--- DATASET EXCERPTS Enclosed Below ---

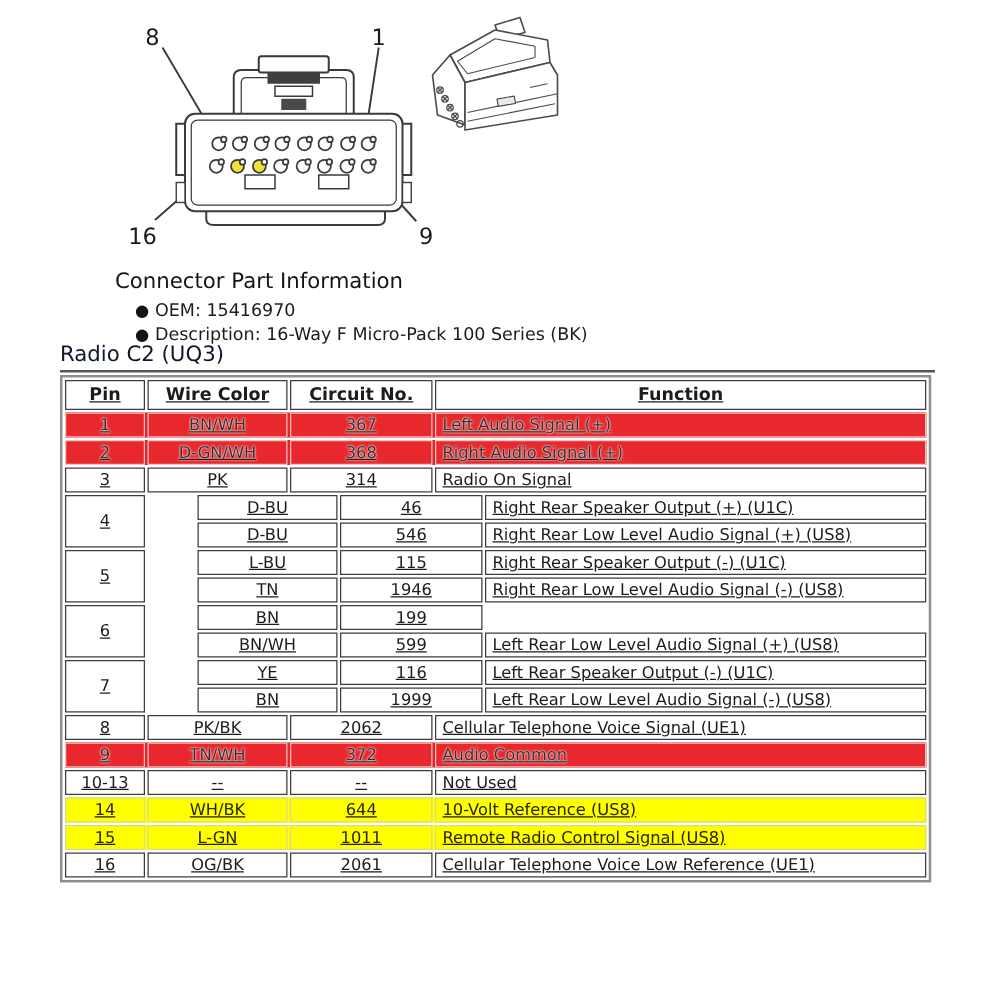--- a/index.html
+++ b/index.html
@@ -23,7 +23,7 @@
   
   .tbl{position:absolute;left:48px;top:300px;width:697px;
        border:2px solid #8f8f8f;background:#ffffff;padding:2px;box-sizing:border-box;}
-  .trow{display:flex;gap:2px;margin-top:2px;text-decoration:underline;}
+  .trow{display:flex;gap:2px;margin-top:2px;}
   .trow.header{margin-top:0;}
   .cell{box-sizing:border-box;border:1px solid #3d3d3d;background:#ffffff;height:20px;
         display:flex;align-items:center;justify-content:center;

--- End of Enclosed DATASET EXCERPTS ---

## PROBLEM DETAILS
Track down all lines above with the string "ffffff" and copy them.

## OUTPUT FOR THIS EXERCISE
        border:2px solid #8f8f8f;background:#ffffff;padding:2px;box-sizing:border-box;}
   .cell{box-sizing:border-box;border:1px solid #3d3d3d;background:#ffffff;height:20px;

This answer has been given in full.